Saved entries:
____

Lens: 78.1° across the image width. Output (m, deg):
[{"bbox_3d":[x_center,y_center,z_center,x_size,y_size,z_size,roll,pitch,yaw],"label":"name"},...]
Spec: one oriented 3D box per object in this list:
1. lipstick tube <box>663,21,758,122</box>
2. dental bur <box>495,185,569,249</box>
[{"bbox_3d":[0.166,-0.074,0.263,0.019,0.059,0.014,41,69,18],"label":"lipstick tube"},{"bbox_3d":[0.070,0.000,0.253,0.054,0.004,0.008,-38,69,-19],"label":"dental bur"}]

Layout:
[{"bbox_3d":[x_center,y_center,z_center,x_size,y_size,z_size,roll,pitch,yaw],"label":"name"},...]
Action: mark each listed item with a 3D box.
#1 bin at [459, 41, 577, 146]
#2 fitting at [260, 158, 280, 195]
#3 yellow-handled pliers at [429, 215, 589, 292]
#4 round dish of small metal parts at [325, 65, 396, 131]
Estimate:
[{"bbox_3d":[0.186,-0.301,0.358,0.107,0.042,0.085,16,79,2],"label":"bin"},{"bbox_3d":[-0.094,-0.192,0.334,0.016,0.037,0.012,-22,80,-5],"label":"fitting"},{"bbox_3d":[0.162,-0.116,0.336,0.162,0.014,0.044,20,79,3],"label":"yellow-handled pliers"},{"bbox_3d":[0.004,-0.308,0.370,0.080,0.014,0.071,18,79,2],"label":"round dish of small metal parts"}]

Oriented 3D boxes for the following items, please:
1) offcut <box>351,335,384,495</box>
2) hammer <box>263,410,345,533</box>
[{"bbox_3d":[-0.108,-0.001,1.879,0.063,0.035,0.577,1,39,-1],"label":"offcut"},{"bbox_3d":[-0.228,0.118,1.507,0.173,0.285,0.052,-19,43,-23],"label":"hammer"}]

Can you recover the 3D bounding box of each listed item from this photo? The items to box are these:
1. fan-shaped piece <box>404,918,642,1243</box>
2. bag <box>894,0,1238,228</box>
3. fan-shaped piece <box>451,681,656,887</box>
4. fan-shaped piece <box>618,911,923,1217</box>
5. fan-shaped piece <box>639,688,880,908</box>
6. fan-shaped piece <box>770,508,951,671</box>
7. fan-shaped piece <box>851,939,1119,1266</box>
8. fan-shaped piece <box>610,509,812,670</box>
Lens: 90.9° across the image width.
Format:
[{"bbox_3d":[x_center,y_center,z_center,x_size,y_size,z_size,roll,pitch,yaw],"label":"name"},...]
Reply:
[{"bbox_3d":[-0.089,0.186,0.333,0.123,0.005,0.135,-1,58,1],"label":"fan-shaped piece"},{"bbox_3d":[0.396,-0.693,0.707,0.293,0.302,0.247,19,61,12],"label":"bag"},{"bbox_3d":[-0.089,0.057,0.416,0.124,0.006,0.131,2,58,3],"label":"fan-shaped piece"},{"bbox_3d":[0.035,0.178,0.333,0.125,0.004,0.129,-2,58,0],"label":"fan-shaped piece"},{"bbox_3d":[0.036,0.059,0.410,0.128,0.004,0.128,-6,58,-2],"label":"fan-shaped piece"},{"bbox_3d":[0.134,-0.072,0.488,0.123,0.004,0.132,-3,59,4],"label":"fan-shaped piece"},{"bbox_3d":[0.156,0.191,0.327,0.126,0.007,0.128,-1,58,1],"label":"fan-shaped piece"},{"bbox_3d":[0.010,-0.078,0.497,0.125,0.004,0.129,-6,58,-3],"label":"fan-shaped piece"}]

____

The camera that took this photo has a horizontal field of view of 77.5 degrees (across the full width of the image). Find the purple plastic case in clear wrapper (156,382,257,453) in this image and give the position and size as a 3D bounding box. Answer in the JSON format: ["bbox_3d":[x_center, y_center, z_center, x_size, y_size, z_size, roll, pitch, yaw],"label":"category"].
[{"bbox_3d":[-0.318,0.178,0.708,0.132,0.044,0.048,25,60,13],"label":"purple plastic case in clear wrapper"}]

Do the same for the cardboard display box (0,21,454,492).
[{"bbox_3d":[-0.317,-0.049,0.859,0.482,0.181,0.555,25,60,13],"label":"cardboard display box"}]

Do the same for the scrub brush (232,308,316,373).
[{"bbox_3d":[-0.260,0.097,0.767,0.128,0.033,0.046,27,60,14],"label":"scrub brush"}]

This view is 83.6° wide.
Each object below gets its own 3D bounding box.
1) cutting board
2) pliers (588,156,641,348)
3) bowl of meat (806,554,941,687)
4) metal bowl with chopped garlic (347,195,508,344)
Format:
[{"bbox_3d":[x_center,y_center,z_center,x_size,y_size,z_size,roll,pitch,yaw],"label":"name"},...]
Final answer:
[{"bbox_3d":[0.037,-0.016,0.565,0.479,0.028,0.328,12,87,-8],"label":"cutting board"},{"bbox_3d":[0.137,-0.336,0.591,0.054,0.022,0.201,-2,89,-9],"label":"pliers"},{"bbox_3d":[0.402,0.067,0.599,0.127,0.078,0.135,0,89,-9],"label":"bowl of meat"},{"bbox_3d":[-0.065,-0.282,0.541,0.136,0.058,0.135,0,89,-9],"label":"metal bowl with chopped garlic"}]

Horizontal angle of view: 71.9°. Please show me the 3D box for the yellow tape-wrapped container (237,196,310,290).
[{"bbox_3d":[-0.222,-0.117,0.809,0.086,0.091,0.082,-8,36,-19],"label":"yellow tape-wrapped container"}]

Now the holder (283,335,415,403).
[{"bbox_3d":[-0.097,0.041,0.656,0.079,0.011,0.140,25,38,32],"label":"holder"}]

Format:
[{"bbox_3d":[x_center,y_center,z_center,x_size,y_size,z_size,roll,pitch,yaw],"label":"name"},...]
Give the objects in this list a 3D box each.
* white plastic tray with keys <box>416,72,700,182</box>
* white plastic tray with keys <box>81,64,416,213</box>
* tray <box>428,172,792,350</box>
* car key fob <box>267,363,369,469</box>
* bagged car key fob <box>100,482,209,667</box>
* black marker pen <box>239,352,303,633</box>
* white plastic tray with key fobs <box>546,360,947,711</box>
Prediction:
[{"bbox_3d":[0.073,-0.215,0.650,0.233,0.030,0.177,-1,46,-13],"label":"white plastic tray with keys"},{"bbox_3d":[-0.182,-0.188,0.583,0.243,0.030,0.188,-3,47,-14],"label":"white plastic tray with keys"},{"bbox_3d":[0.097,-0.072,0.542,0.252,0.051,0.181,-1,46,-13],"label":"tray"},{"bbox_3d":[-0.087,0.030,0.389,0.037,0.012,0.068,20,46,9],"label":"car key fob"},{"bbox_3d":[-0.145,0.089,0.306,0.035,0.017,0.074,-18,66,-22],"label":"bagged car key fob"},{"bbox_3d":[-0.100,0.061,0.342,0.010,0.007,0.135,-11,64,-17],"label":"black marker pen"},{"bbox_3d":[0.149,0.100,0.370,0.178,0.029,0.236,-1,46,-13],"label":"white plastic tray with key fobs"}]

____

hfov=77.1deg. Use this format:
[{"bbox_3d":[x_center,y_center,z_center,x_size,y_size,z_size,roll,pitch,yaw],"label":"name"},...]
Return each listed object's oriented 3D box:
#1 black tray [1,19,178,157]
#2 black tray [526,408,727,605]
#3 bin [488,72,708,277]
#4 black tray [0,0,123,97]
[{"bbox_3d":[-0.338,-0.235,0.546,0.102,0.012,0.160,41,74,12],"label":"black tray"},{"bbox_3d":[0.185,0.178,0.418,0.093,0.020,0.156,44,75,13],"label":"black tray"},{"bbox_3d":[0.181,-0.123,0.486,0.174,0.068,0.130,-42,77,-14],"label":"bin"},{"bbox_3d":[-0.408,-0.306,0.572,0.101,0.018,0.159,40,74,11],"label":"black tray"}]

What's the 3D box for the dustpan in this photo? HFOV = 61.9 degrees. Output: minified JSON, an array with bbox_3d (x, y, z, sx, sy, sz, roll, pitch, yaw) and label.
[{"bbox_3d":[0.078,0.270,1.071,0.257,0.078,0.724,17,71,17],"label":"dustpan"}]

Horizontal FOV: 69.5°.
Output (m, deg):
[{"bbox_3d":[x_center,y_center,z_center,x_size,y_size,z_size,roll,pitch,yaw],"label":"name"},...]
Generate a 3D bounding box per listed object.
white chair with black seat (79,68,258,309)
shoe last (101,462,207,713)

____

ASSIGNMENT :: If a line in the records contains the word "Lens", copy it.

ANSWER FOR THIS EXERCISE ::
Lens: 78.1° across the image width. Output (m, deg):
Lens: 90.9° across the image width.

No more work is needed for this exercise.